An EU source states, “Analysis of the threat levels in Britain is being shared at the top of the EU as we formulate policy for the years ahead. The assessment is that violence is almost inevitable no matter what.

“They are worried that if the current deal goes through the right-wing will kick off. If there’s no deal everybody will object and kick off. If there’s a second referendum, the right will kick off. The right kicking off is causing most concern. This analysis is being kept very quiet for obvious reasons.”

Confirming that escalating state repression is being considered in all eventualities, the pro-Brexit Sunday Telegraph reported that the Electoral Commission is seeking to give itself new “powers of prosecution” prior to any second referendum on Brexit. The newspaper states that the new powers would mean the Commission could bring prosecutions directly against political parties and campaign groups.

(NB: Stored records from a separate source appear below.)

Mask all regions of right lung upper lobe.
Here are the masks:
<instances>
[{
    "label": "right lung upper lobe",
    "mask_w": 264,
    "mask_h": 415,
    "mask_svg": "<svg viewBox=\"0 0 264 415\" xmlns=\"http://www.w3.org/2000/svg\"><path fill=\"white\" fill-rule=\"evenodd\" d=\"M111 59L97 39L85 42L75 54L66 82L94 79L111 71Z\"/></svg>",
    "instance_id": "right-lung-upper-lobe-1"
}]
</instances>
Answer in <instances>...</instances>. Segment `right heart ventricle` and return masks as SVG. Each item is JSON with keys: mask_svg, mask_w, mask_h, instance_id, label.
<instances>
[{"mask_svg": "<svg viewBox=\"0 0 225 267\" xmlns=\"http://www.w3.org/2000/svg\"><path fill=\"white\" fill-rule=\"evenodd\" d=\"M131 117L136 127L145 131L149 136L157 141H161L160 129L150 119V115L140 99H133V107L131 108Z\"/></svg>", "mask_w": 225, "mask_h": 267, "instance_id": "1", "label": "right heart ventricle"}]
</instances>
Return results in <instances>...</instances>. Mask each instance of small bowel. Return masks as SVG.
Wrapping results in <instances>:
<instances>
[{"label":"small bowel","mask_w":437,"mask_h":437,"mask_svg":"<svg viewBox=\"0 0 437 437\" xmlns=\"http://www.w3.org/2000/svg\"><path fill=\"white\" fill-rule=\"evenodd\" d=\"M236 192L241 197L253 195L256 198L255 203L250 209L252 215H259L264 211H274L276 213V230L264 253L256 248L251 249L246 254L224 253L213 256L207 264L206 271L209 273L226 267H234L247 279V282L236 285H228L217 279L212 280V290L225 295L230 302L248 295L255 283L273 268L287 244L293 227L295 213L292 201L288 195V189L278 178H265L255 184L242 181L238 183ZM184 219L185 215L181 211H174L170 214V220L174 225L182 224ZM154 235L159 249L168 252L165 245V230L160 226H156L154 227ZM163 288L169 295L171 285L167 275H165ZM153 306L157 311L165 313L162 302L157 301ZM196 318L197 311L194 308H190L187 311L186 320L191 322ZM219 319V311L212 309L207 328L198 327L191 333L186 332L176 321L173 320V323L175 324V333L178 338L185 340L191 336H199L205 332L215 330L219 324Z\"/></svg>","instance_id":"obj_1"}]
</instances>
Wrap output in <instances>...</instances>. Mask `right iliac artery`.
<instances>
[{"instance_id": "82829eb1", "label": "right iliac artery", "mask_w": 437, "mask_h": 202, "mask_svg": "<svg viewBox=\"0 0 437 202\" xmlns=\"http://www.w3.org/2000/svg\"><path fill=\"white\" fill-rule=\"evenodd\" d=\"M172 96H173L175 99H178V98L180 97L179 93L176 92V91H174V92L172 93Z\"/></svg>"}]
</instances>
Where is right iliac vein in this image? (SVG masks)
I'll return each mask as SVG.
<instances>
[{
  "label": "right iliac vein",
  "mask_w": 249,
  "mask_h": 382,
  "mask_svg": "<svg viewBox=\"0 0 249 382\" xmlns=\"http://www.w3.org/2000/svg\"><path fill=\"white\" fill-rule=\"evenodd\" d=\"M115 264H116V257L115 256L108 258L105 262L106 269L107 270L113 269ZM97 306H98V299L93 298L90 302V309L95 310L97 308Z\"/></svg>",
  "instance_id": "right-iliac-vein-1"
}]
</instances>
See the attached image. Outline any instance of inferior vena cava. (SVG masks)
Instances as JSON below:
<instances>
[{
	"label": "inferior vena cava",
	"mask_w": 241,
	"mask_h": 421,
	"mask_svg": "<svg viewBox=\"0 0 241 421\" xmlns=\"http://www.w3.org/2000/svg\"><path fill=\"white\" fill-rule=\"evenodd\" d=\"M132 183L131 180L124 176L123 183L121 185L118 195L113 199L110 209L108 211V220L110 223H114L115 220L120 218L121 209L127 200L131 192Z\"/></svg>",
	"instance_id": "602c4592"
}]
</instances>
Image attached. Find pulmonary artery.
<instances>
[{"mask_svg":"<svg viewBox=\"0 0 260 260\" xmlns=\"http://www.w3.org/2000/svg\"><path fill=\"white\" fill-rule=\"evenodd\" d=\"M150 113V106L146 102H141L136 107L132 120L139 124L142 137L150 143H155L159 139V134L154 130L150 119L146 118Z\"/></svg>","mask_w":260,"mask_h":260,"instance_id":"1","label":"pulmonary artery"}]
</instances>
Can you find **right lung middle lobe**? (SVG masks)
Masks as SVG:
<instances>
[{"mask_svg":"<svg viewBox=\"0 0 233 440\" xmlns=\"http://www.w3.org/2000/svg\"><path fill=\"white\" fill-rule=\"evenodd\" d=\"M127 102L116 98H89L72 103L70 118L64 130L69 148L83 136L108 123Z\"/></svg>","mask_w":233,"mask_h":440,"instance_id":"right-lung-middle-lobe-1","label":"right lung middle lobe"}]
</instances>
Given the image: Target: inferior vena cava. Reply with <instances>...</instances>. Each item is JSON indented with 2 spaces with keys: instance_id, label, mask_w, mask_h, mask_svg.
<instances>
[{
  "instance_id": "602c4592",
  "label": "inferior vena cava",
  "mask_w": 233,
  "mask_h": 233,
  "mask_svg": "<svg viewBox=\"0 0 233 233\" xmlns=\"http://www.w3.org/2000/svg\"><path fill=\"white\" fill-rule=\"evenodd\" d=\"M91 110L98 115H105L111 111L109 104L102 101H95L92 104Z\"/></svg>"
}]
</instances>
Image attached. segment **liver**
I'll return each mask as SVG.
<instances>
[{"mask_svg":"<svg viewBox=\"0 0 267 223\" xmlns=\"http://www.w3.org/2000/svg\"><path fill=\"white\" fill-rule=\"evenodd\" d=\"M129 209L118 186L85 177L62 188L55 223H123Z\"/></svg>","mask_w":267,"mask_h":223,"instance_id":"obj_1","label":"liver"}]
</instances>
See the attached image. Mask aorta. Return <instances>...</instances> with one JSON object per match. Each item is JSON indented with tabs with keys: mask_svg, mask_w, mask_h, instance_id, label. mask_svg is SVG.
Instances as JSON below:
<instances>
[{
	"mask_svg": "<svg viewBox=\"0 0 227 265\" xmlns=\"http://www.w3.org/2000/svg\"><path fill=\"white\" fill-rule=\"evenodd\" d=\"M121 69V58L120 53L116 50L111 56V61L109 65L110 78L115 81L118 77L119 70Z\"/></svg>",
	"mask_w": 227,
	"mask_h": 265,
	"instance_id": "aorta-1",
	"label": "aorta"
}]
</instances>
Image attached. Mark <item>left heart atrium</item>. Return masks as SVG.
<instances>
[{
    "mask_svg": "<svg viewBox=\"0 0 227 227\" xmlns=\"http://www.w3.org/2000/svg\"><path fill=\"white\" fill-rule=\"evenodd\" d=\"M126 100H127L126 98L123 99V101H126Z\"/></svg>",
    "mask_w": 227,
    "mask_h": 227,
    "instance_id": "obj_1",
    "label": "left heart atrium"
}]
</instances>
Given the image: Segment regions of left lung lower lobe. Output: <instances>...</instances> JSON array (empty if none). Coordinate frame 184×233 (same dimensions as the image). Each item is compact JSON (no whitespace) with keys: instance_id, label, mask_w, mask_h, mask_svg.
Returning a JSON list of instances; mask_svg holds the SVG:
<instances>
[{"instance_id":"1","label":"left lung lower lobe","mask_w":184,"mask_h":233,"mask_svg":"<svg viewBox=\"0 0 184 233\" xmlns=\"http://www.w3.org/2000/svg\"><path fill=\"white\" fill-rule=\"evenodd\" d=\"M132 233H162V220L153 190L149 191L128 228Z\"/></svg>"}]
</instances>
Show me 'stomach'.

The EU is also predicting the possible break-up of the UK, with independence referendums in Scotland and Northern Ireland within 18 months of Brexit.

In a related warning, Irish Prime Minister Leo Varadkar said at the Davos summit last week that soldiers may be deployed to the border with Northern Ireland in a no-deal scenario. The return of a hard border could “involve people in uniform and it may involve the need, for example, for cameras, physical infrastructure, possibly a police presence, or an army presence to back it up,” Varadkar told Bloomberg.

A senior UK government source told the Mirror, “We are seeing civil disobedience across Europe and a growth of the far-right. Anything which changes the status quo, like Brexit, gives those people the opportunity to foment division. We could see protests and public disorder offences.”

All such claims that the “far-right” will be the target of any planned repression should be rejected. There is no doubt that Britain’s as yet small fascistic right-wing will seek to exploit social unrest and channel anti-EU sentiment in a nationalist and reactionary direction—just as have France’s National Rally (formerly National Front), the Lega in Italy and similar larger formations. However, the power of the state will not be directed against such tendencies, which across Europe are either being embraced or even brought into government, but against the true source of social discontent—the working class.

France’s Yellow Vests are routinely slandered as far right extremists by the government of Emmanuel Macron for the “crime” of opposing his savage austerity measures. But it is thousands of working people who have been arrested, brutalised, maimed and killed by riot police on the streets of France. And it would be no different in the UK.

Everywhere a crisis of bourgeois rule is emerging, leading invariably to a sharp turn to authoritarianism and state repression—Donald Trump’s threat to declare a state of national emergency in the US, Rodrigo Duterte’s slaughter of 20,000 in his so-called “war on drugs” in the Philippines, Jair Bolsanaro’s glorification of Brazil’s military junta.

This is the ruling class’s response to an explosive growth of social inequality that is rendering impossible the preservation of democracy. The only answer to this danger is the independent political mobilisation of the working class against the ruling elite and its state apparatus. In the UK, this means rejecting any alliance with the pro- and anti-Brexit wings of the capitalist class and forging a unified struggle for a socialist Europe with workers across the continent who face the same threats of social ruin and political repression.